— ARBEITSAUFTRÄGE —
- A) Beantworte diese Fragen zum Textauszug über den Klassenkampf:
(i) Welcher Gruppe hätte es laut dem Textauszug einen Motivationsboost gegeben?
(ii) Was heisst radikaler sein laut dem Textauszug nicht?
(iii) Worin soll man laut dem Textauszug konsequenter und standfester sein?
- B) Führe den Textauszug über den Klassenkampf nach seinem letzten Satz in gleichem Ton weiter.

— GEZEIGTER TEXTAUSZUG —
━━━━━━━━━━━━━━━━

Auf jeden Fall, und das ist das Wichtigste, hätte es der radikalisierten Jugend einen Motivationsboost gegeben. Also genau jener Schicht, die zum Träger und Multiplikator für eine klassenkämpferische Kampagne hätte werden müssen. Denn es hätte ihrem Willen einen Sinn und Zweck gegeben, eine Methode und Klarheit, wie wir den Klassenkampf führen – und damit eine Perspektive, für die es sich lohnt, sich zu engagieren.
Der Weg vorwärts ist sicher nicht weniger Radikalität. Aber radikaler sein heisst nicht, lauter und hässiger zu schreien. Es heisst, im Inhalt der Klassenpositionen konsequenter und standfester zu sein.

━━━━━━━━━━━━━━━━

— DATENSATZ —
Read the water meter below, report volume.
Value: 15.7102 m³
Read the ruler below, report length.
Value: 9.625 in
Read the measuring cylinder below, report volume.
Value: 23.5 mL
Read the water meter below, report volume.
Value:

━━━━━━━━━━━━━━━━

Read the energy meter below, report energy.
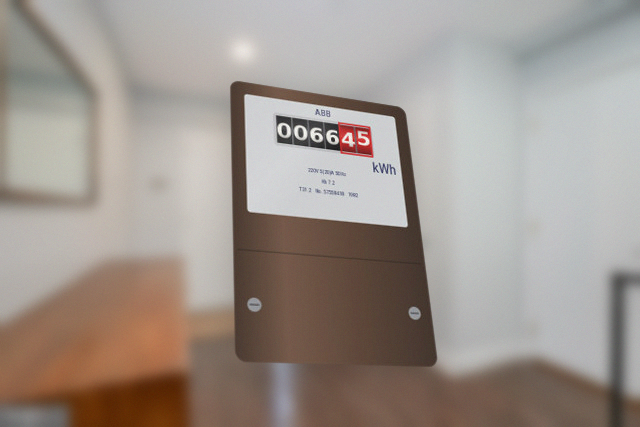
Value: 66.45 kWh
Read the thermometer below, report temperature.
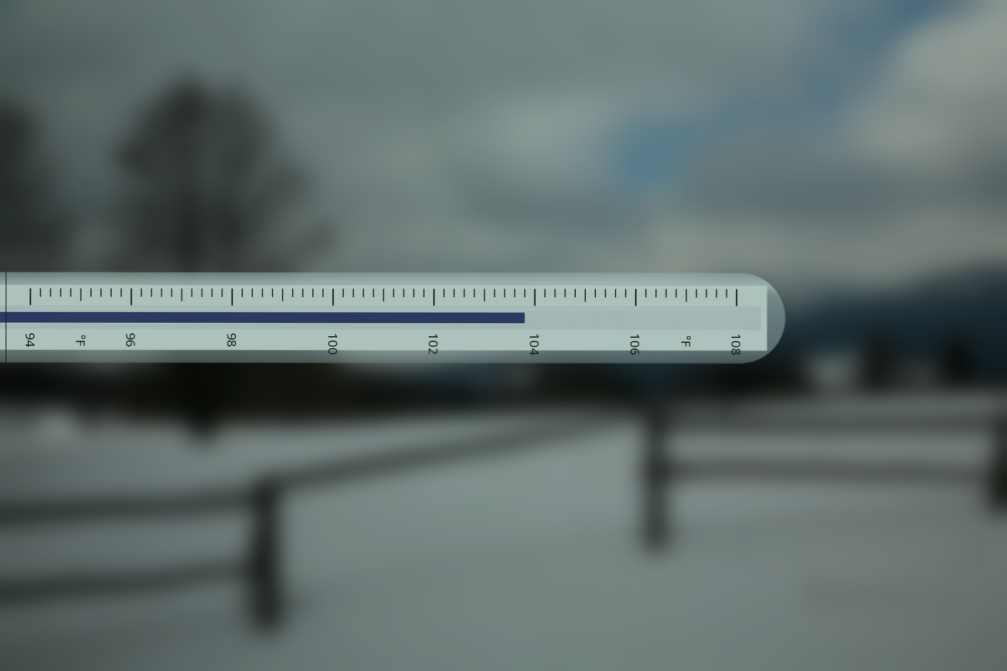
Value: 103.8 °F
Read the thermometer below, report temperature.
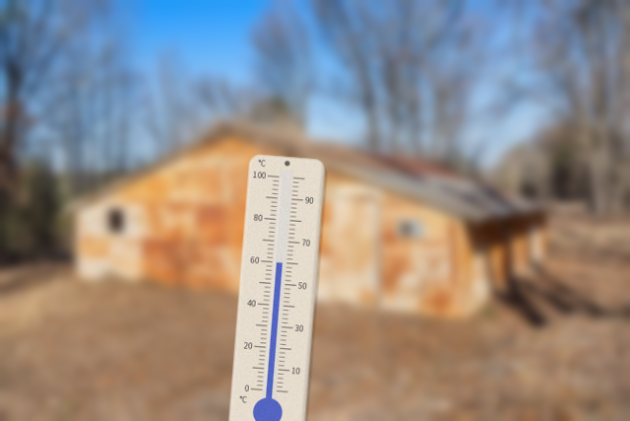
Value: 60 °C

━━━━━━━━━━━━━━━━

— LÖSUNGEN —
- A)
(i) Der radikalisierten Jugend.
(ii) Lauter und hässiger zu schreien.
(iii) Im Inhalt der Klassenpositionen.

- B)
Wir zweifeln nicht am ehrlichen Willen der JUSOs, den Klassenkampf gegen die Reichen zu führen. Aber diese Schwächen, die Strategielosigkeit und das inkonsequente Einknicken sind kein Zufall. Sie kommen aus der reformistischen Herangehensweise der JUSO: Es ist eine Frage der Ideen und der Methode. Eine ernsthafte sozialistische oder kommunistische Partei braucht ein tiefes Verständnis des Marxismus und eine daraus abgeleitete revolutionäre Strategie.
Die JUSO-Führung sagt, die Initiative sei dennoch ein Erfolg, weil es ihr gelang, wichtige «Themen ins Zentrum setzen». Wir sind die letzten, die den Erfolg einer Wahl oder Abstimmung auf die Höhe der Zustimmung an der Urne reduzieren.
Aber die Aufgabe einer sozialistischen Partei ist es nicht, Fragen oder Themen aufzuwerfen. Die Arbeiterklasse und die Jugend sehen die Ungleichheit und die Klimakrise schon selbst.
Die Aufgabe ist es Antworten zu geben: Zu erklären, warum das so ist und die Leute auszurüsten mit einem Plan und einem Verständnis, wie wir effektiv gegen den Kapitalismus kämpfen können.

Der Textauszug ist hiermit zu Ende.